Balancing scales

96 Views Asked by At

Suppose I had $N$ rocks with known weights $w_n$. How could I set all rocks on either side of a weight balance to reach an optimal level of balance? Put formally, is there a way I can either solve or approximately solve the following integer program without using an exhaustive search?

\begin{align} \min_x \left| \sum_n w_n x_n\right| \\ x_n \in \{-1, +1\} \end{align}

2

There are 2 best solutions below

0
On

This is a version of the subset sum problem which is well known to be NP-Hard. Branch and bound methods will work well for small instances, but if the number of $w_{n}$ is large this problem rapidly becomes practically intractable.

0
On

I can't predict performance (never having tried it myself), but you could probably get a decent (not necessarily optimal) solution with a few basic heuristics.
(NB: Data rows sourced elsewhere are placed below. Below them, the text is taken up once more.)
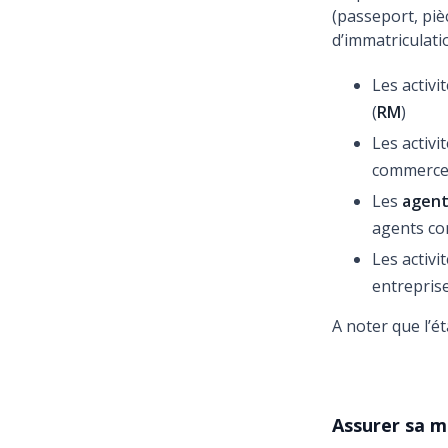
(passeport, pièc
d’immatriculatio
Les activi
(
RM
)
Les activi
commerce 
Les
agen
agents co
Les activi
entrepris
A noter que l’é
Assurer sa m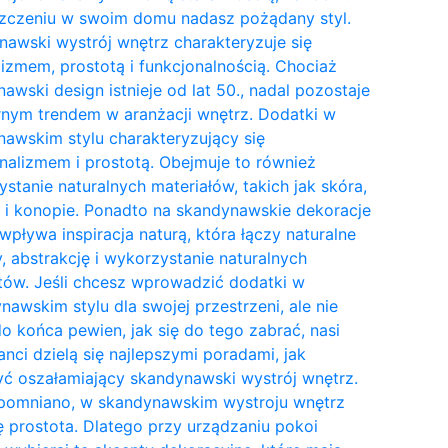
zczeniu w swoim domu nadasz pożądany styl.
awski wystrój wnętrz charakteryzuje się
izmem, prostotą i funkcjonalnością. Chociaż
awski design istnieje od lat 50., nadal pozostaje
nym trendem w aranżacji wnętrz. Dodatki w
awskim stylu charakteryzujący się
nalizmem i prostotą. Obejmuje to również
stanie naturalnych materiałów, takich jak skóra,
 i konopie. Ponadto na skandynawskie dekoracje
wpływa inspiracja naturą, która łączy naturalne
y, abstrakcję i wykorzystanie naturalnych
tów. Jeśli chcesz wprowadzić dodatki w
awskim stylu dla swojej przestrzeni, ale nie
do końca pewien, jak się do tego zabrać, nasi
anci dzielą się najlepszymi poradami, jak
ć oszałamiający skandynawski wystrój wnętrz.
pomniano, w skandynawskim wystroju wnętrz
ię prostota. Dlatego przy urządzaniu pokoi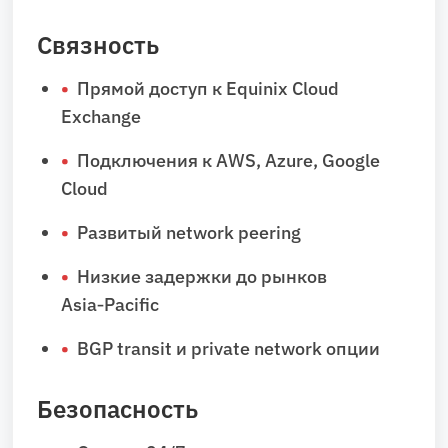
Связность
Прямой доступ к Equinix Cloud
Exchange
Подключения к AWS, Azure, Google
Cloud
Развитый network peering
Низкие задержки до рынков
Asia‑Pacific
BGP transit и private network опции
Безопасность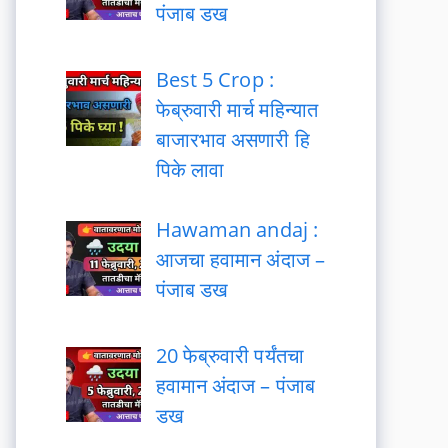
पंजाब डख
Best 5 Crop :
फेब्रुवारी मार्च महिन्यात
बाजारभाव असणारी हि
पिके लावा
Hawaman andaj :
आजचा हवामान अंदाज –
पंजाब डख
20 फेब्रुवारी पर्यंतचा
हवामान अंदाज – पंजाब
डख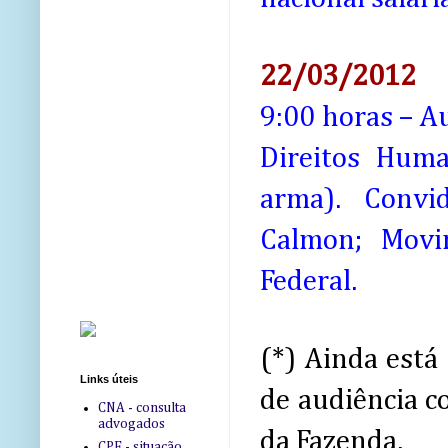
22/03/2012
9:00 horas – A
Direitos Hum
arma). Convid
Calmon; Movi
Federal.
(*) Ainda está
Links úteis
de audiência c
CNA - consulta
advogados
da Fazenda.
CPF - situação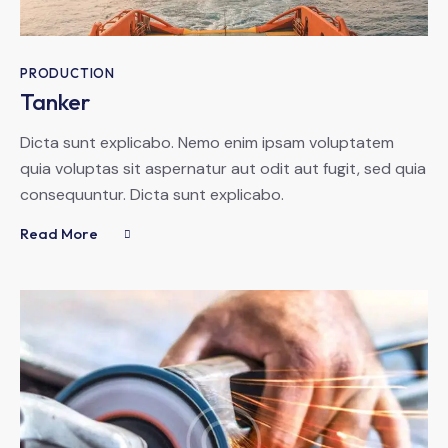
PRODUCTION
Tanker
Dicta sunt explicabo. Nemo enim ipsam voluptatem
quia voluptas sit aspernatur aut odit aut fugit, sed quia
consequuntur. Dicta sunt explicabo.
Read More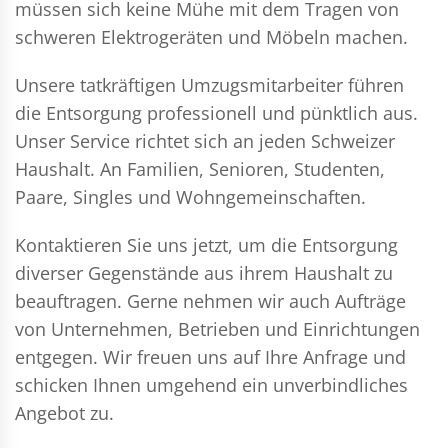
müssen sich keine Mühe mit dem Tragen von
schweren Elektrogeräten und Möbeln machen.
Unsere tatkräftigen Umzugsmitarbeiter führen
die Entsorgung professionell und pünktlich aus.
Unser Service richtet sich an jeden Schweizer
Haushalt. An Familien, Senioren, Studenten,
Paare, Singles und Wohngemeinschaften.
Kontaktieren Sie uns jetzt, um die Entsorgung
diverser Gegenstände aus ihrem Haushalt zu
beauftragen. Gerne nehmen wir auch Aufträge
von Unternehmen, Betrieben und Einrichtungen
entgegen. Wir freuen uns auf Ihre Anfrage und
schicken Ihnen umgehend ein unverbindliches
Angebot zu.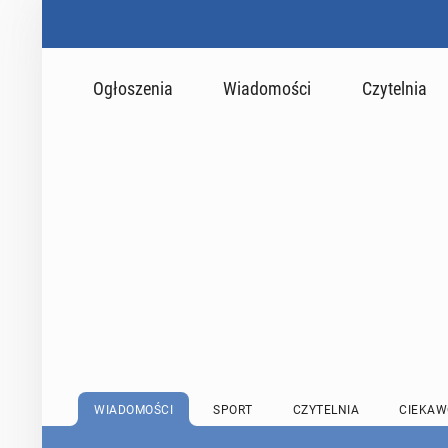
Ogłoszenia
Wiadomości
Czytelnia
WIADOMOŚCI
SPORT
CZYTELNIA
CIEKAW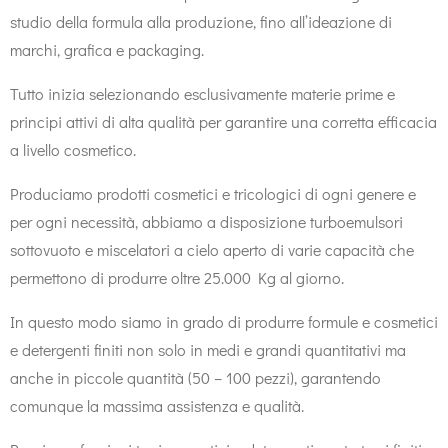
studio della formula alla produzione, fino all’ideazione di
marchi, grafica e packaging.
Tutto inizia selezionando esclusivamente materie prime e
principi attivi di alta qualità per garantire una corretta efficacia
a livello cosmetico.
Produciamo prodotti cosmetici e tricologici di ogni genere e
per ogni necessità, abbiamo a disposizione turboemulsori
sottovuoto e miscelatori a cielo aperto di varie capacità che
permettono di produrre oltre 25.000 Kg al giorno.
In questo modo siamo in grado di produrre formule e cosmetici
e detergenti finiti non solo in medi e grandi quantitativi ma
anche in piccole quantità (50 – 100 pezzi), garantendo
comunque la massima assistenza e qualità.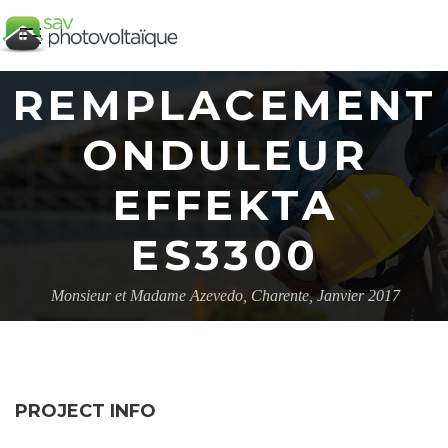
REMPLACEMENT
ONDULEUR
EFFEKTA
ES3300
Monsieur et Madame Azevedo, Charente, Janvier 2017
PROJECT INFO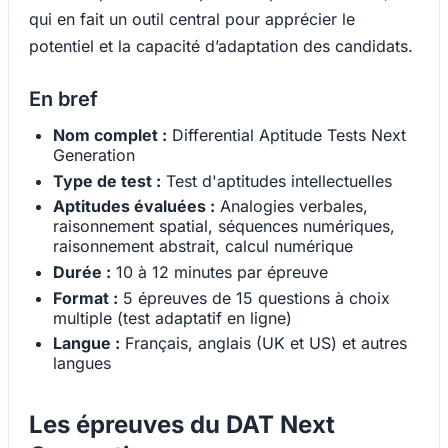
qui en fait un outil central pour apprécier le
potentiel et la capacité d’adaptation des candidats.
En bref
Nom complet :
Differential Aptitude Tests Next
Generation
Type de test :
Test d'aptitudes intellectuelles
Aptitudes évaluées :
Analogies verbales,
raisonnement spatial, séquences numériques,
raisonnement abstrait, calcul numérique
Durée :
10 à 12 minutes par épreuve
Format :
5 épreuves de 15 questions à choix
multiple (test adaptatif en ligne)
Langue :
Français, anglais (UK et US) et autres
langues
Les épreuves du DAT Next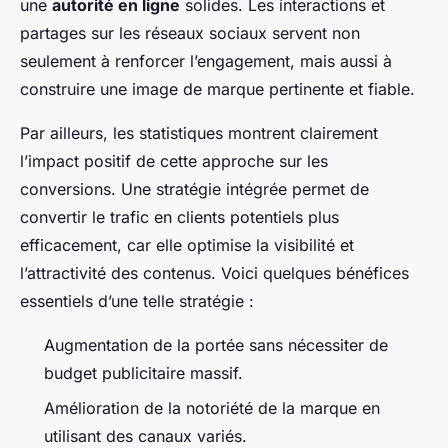
une
autorité en ligne
solides. Les interactions et
partages sur les réseaux sociaux servent non
seulement à renforcer l’engagement, mais aussi à
construire une image de marque pertinente et fiable.
Par ailleurs, les statistiques montrent clairement
l’impact positif de cette approche sur les
conversions. Une stratégie intégrée permet de
convertir le trafic en clients potentiels plus
efficacement, car elle optimise la visibilité et
l’attractivité des contenus. Voici quelques bénéfices
essentiels d’une telle stratégie :
Augmentation de la portée sans nécessiter de
budget publicitaire massif.
Amélioration de la notoriété de la marque en
utilisant des canaux variés.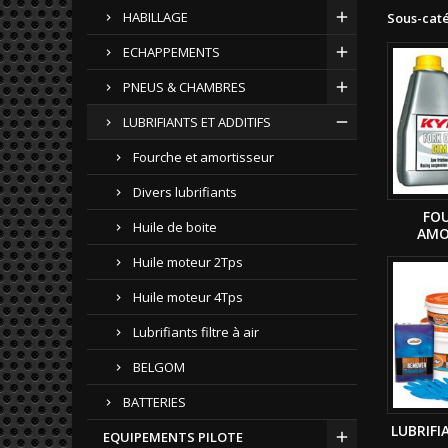
HABILLAGE
Sous-cat
ECHAPPEMENTS
PNEUS & CHAMBRES
LUBRIFIANTS ET ADDITIFS
Fourche et amortisseur
Divers lubrifiants
FO
Huile de boite
AMO
Huile moteur 2Tps
Huile moteur 4Tps
Lubrifiants filtre à air
BELGOM
BATTERIES
LUBRIFI
EQUIPEMENTS PILOTE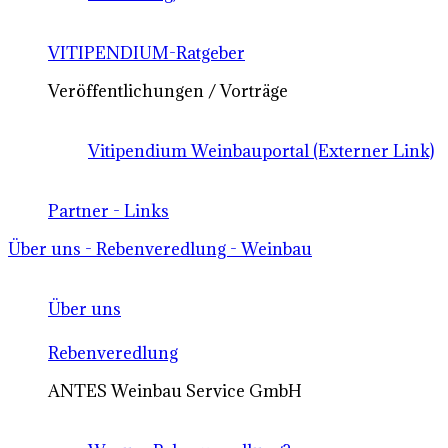
VITIPENDIUM-Ratgeber
Veröffentlichungen / Vorträge
Vitipendium Weinbauportal (Externer Link)
Partner - Links
Über uns - Rebenveredlung - Weinbau
Über uns
Rebenveredlung
ANTES Weinbau Service GmbH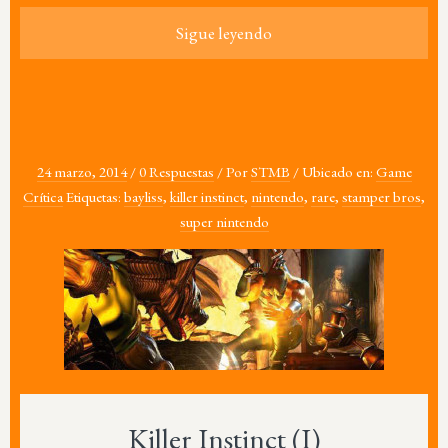
Sigue leyendo
24 marzo, 2014
/
0 Respuestas
/
Por
STMB
/
Ubicado en:
Game
Crítica
Etiquetas:
bayliss
,
killer instinct
,
nintendo
,
rare
,
stamper bros
,
super nintendo
Killer Instinct (I)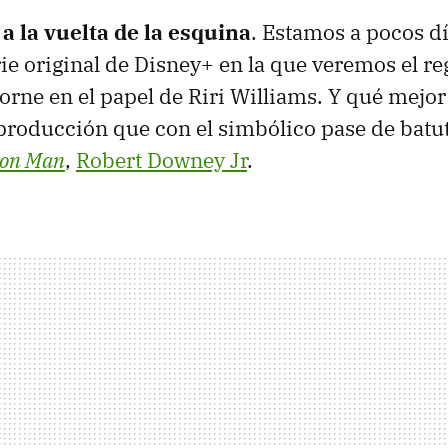
 a la vuelta de la esquina
. Estamos a pocos dí
rie original de Disney+ en la que veremos el re
ne en el papel de Riri Williams. Y qué mejo
 producción que con el simbólico pase de batut
ron Man
,
Robert Downey Jr
.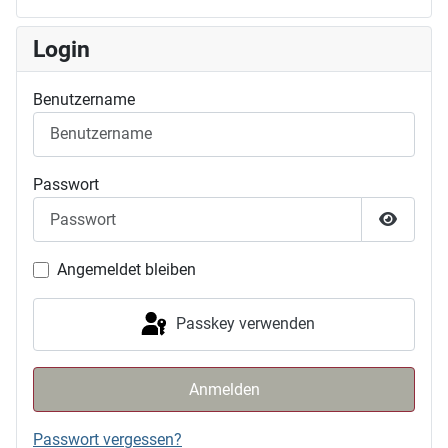
Login
Benutzername
Passwort
Passwor
Angemeldet bleiben
Passkey verwenden
Anmelden
Passwort vergessen?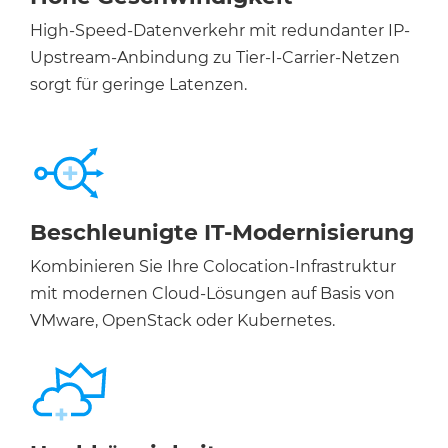
High-Speed-Datenverkehr mit redundanter IP-
Upstream-Anbindung zu Tier-I-Carrier-Netzen
sorgt für geringe Latenzen.
Beschleunigte IT-Modernisierung
Kombinieren Sie Ihre Colocation-Infrastruktur
mit modernen Cloud-Lösungen auf Basis von
VMware, OpenStack oder Kubernetes.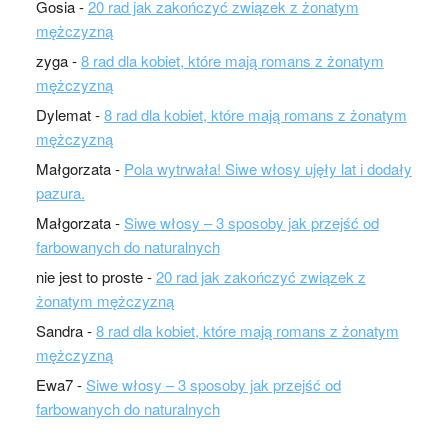
Gosia
-
20 rad jak zakończyć związek z żonatym
mężczyzną
zyga
-
8 rad dla kobiet, które mają romans z żonatym
mężczyzną
Dylemat
-
8 rad dla kobiet, które mają romans z żonatym
mężczyzną
Małgorzata
-
Pola wytrwała! Siwe włosy ujęły lat i dodały
pazura.
Małgorzata
-
Siwe włosy – 3 sposoby jak przejść od
farbowanych do naturalnych
nie jest to proste
-
20 rad jak zakończyć związek z
żonatym mężczyzną
Sandra
-
8 rad dla kobiet, które mają romans z żonatym
mężczyzną
Ewa7
-
Siwe włosy – 3 sposoby jak przejść od
farbowanych do naturalnych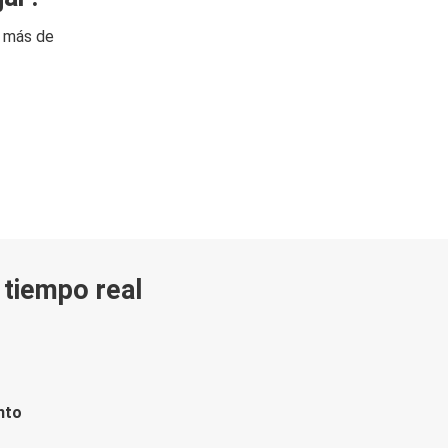
n más de
n tiempo real
nto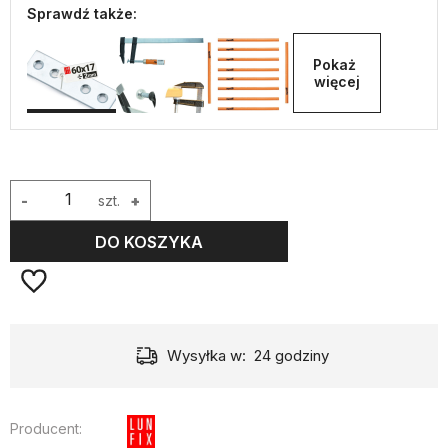
Sprawdź także:
Pokaż 
więcej
-
szt.
+
DO KOSZYKA
Wysyłka w:
24 godziny
Producent: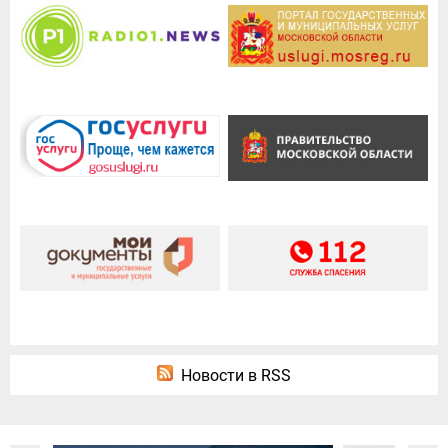
Новости в RSS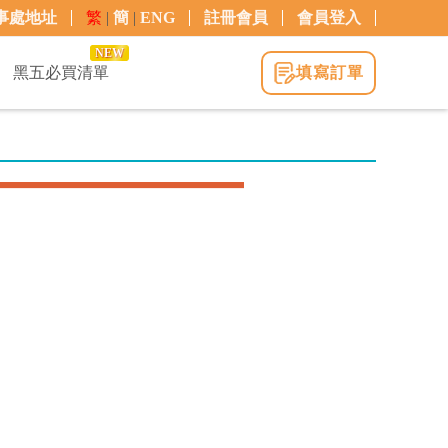
事處地址
繁
|
簡
|
ENG
註冊會員
會員登入
NEW
黑五必買清單
填寫訂單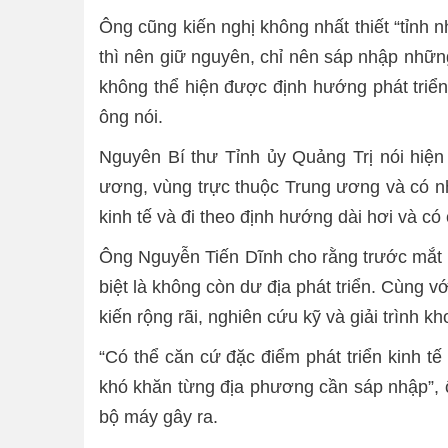
Ông cũng kiến nghị không nhất thiết “tỉnh nh
thì nên giữ nguyên, chỉ nên sáp nhập những
không thể hiện được định hướng phát triển
ông nói.
Nguyên Bí thư Tỉnh ủy Quảng Trị nói hiện
ương, vùng trực thuộc Trung ương và có n
kinh tế và đi theo định hướng dài hơi và có
Ông Nguyễn Tiến Dĩnh cho rằng trước mắt 
biệt là không còn dư địa phát triển. Cùng v
kiến rộng rãi, nghiên cứu kỹ và giải trình kh
“Có thể căn cứ đặc điểm phát triển kinh 
khó khăn từng địa phương cần sáp nhập”, ô
bộ máy gây ra.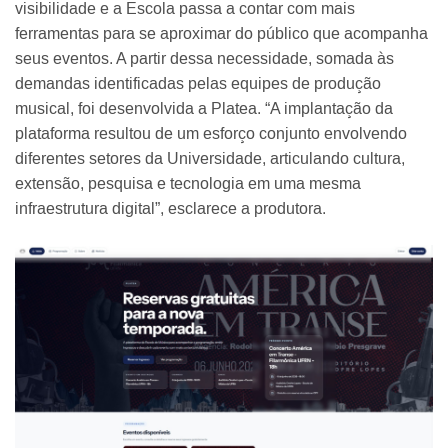
visibilidade e a Escola passa a contar com mais
ferramentas para se aproximar do público que acompanha
seus eventos. A partir dessa necessidade, somada às
demandas identificadas pelas equipes de produção
musical, foi desenvolvida a Platea. “A implantação da
plataforma resultou de um esforço conjunto envolvendo
diferentes setores da Universidade, articulando cultura,
extensão, pesquisa e tecnologia em uma mesma
infraestrutura digital”, esclarece a produtora.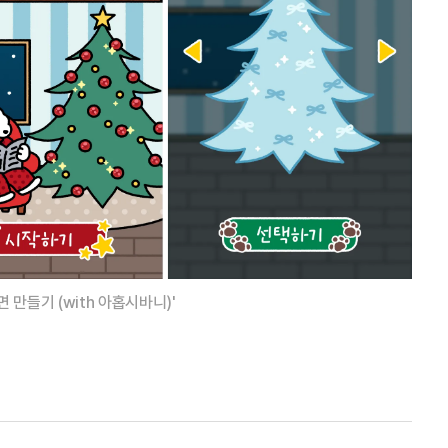
 만들기 (with 아홉시바니)'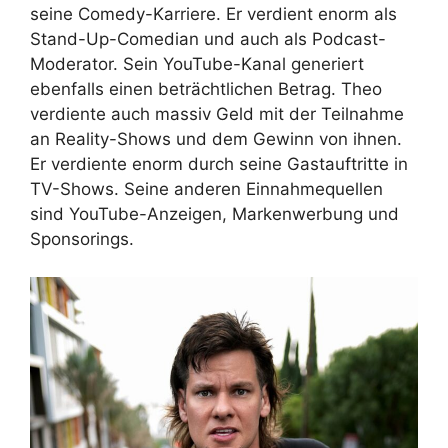
seine Comedy-Karriere. Er verdient enorm als
Stand-Up-Comedian und auch als Podcast-
Moderator. Sein YouTube-Kanal generiert
ebenfalls einen beträchtlichen Betrag. Theo
verdiente auch massiv Geld mit der Teilnahme
an Reality-Shows und dem Gewinn von ihnen.
Er verdiente enorm durch seine Gastauftritte in
TV-Shows. Seine anderen Einnahmequellen
sind YouTube-Anzeigen, Markenwerbung und
Sponsorings.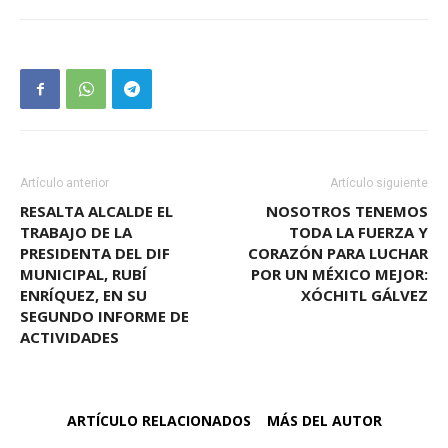
Artículo anterior
Artículo siguiente
RESALTA ALCALDE EL
NOSOTROS TENEMOS
TRABAJO DE LA
TODA LA FUERZA Y
PRESIDENTA DEL DIF
CORAZÓN PARA LUCHAR
MUNICIPAL, RUBÍ
POR UN MÉXICO MEJOR:
ENRÍQUEZ, EN SU
XÓCHITL GÁLVEZ
SEGUNDO INFORME DE
ACTIVIDADES
ARTÍCULO RELACIONADOS
MÁS DEL AUTOR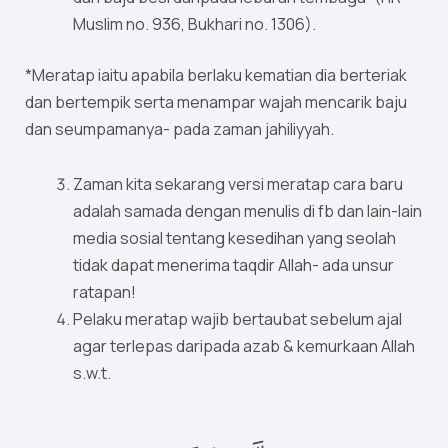
Muslim no. 936, Bukhari no. 1306).
*Meratap iaitu apabila berlaku kematian dia berteriak
dan bertempik serta menampar wajah mencarik baju
dan seumpamanya- pada zaman jahiliyyah.
Zaman kita sekarang versi meratap cara baru
adalah samada dengan menulis di fb dan lain-lain
media sosial tentang kesedihan yang seolah
tidak dapat menerima taqdir Allah- ada unsur
ratapan!
Pelaku meratap wajib bertaubat sebelum ajal
agar terlepas daripada azab & kemurkaan Allah
s.w.t.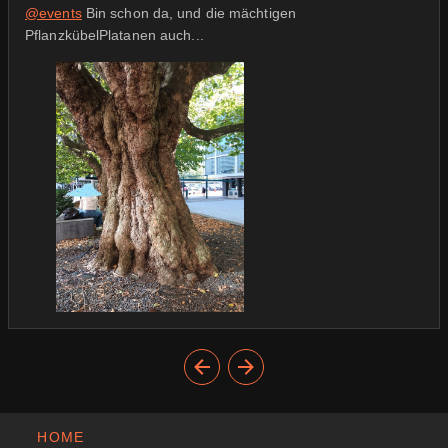
@
events
Bin schon da, und die mächtigen
PflanzkübelPlatanen auch...
HOME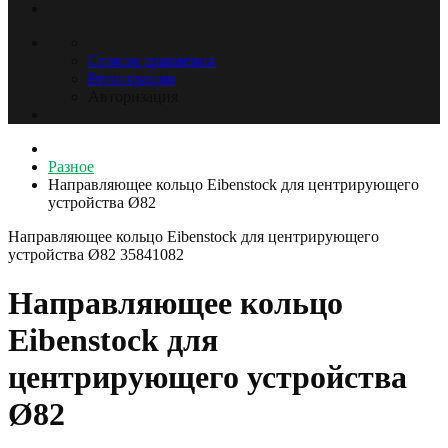
Список сравнения
Регистрация
Авторизация
Разное
Направляющее кольцо Eibenstock для центрирующего
устройства Ø82
Направляющее кольцо Eibenstock для центрирующего
устройства Ø82
35841082
Направляющее кольцо
Eibenstock для
центрирующего устройства
Ø82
Setting aside an integer programming approach, which works for small instances but may not scale all that well, here's what I would try. $N$ is the number of objects in what follows.

  1. Sort the objects in descending weight order ($O(N\log N)$), then assign them to sides using the pattern LRRLLRRL... (L = left, R = right). Evaluate the objective value of the solution.
  2. Try to improve the solution by considering swaps of pairs of objects (one from each side). Evaluate all pairs ($O(N^2)$) at each iteration and accept the swap that makes the most improvement. This is a analogous to the 2-opt heuristic for the TSP.
  3. If not exhausted, repeat the above considering all possible swaps of one object from one side with two objects from the other side ($O(N^3)$). This is analogous to the 3-opt heuristic for the TSP.

As an alternative to taking the best swap at each step, you could take the first one you find that makes an improvement (possibly faster, possibly less effective).

You could also try any of the vast collection of metaheuristics (genetic algorithms, tabu search, simulated annealing, ...).